A fila do Céu

Uma vida é pouco pra que tudo seja feito.

Dizem, e eu acredito fazendo o sinal da cruz,

Que para ter outra não precisa dois corações no peito.

Basta conhecer os tais Mandamentos e deles fazer jus.

Dito assim parece fácil como acender e apagar a luz.

O “além” é tema polêmico e sempre causa intriga.

Imaginem o furdunço na recepção do Céu.

São Pedro que o diga!

A fila é enorme e muitos dormem ao léu,

Mas todos se dirigem confiantes à divina Portaria.

Ocorre que Pedro e seus assessores, todos cansados,

Já não concordam em punir certos pecados.

Dizem até que ele pediu transferência de secretaria.

E a oposição logo comemorou a especulação,

Espalhando o boato de que um terceirizado,

Ligado à bancada evangélica o substituiria.

Coitado do pobre ancião!

E olhe que ele foi indicado por Maria!

O que Pedro quer é fazer a fila andar.

Ele acha que com rigor poucas almas irão se safar.

Que é melhor fechar os olhos e deixar a boiada passar...

Mas o risco com essa liberação geral

É que Pedro, mesmo bem-intencionado,

Mas estressado e enxergando mal,

Deixe entrar o cabra errado.

Aí vai sobrar para o Todo-Poderoso,

Que é misericordioso, mas muito criterioso,

Ele sabe, sim, quem merece nova oportunidade.

Do pecador Ele analisa os fatos e a intenção,

Em seguida confronta com a idade,

Para saber se o cabra estava ciente ou não.

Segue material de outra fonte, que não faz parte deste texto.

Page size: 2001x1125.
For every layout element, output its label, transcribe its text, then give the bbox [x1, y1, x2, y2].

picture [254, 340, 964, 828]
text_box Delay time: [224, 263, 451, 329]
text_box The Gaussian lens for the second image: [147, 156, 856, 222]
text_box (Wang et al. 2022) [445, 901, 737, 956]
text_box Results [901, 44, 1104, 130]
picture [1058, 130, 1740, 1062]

Depois aplica as regras, que são simples e claras:

Amor, perdão, fé e pouco pecado,

Está escrito na faixa bem no meio da recepção.

Sem esse kit as indulgências são raras.

Não quero me meter, mas SIMPLES não são, não!

Quem é que destina amor sem segunda intenção?

Quem revela fé em quantidade

A ponto de só pregar a verdade?

Fora isso, são raros os que perdoam com facilidade!

E pecados? Quem os tem em dedos de uma só mão?

Olha, a coisa tá feia e muitos serão sentenciados.

Alguns podem até ter seus processos revisados,

Porque seus causídicos apelarão:

“Deus sempre prometeu o perdão! ”

Malandros, sabem que seus ‘clientes’ são culpados,

Mas, como de hábito, se fazem de pobres coitados,

E recorrerão: “As regras antigas caducaram e as novas não foram publicadas.

Portanto, não podem ser aplicadas muito menos cobradas! ”

Ah, os rábulas de almas, acham que perdão é recurso final,

Insistem que só se deve usá-lo no purgatório,

Perante o Divino Tribunal,

E agravarão: “os que acusam gostam mesmo é do falatório,

E nem sabem o que é perdão! ”

Caras de pau!

Até na hora crucial

Esses picaretas usam a tapeação

Para revestir o pecado de razão,

Dando-lhe até jurisprudência.

Quanta bestialidade!

Pois é aí que O Homem surge outra vez, com altivez e sapiência,

Para dizer que o perdão é caminho obrigatório,

O único que leva ao Reino do Céu e à Eternidade.

Que acolherá seus filhos pecadores,

Mas muitos passarão uma temporada no purgatório.

Os que desprezaram Sua palavra, se arrependidos, voltarão.

Desta vez para pregá-la com humildade, fé e solidariedade,

Valores indispensáveis à humanidade.

Renunciarão à soberba, à vaidade e à luxúria,

Seguirão regras simples, possivelmente em outro ambiente,

Onde irão combater a mentira, o ódio e a injúria,

E lá deixarão exemplos de uma vida digna e descente.

Portanto, moçada, vai aí um conselho de irmão:

Um dia todo mundo vai ter que descascar seu pepino,

O sujeito pode até pecar, mas não pode rifar o destino.

Vamos entrar na fila precisando de um simples perdão,

Nada que tire a paciência do Divino.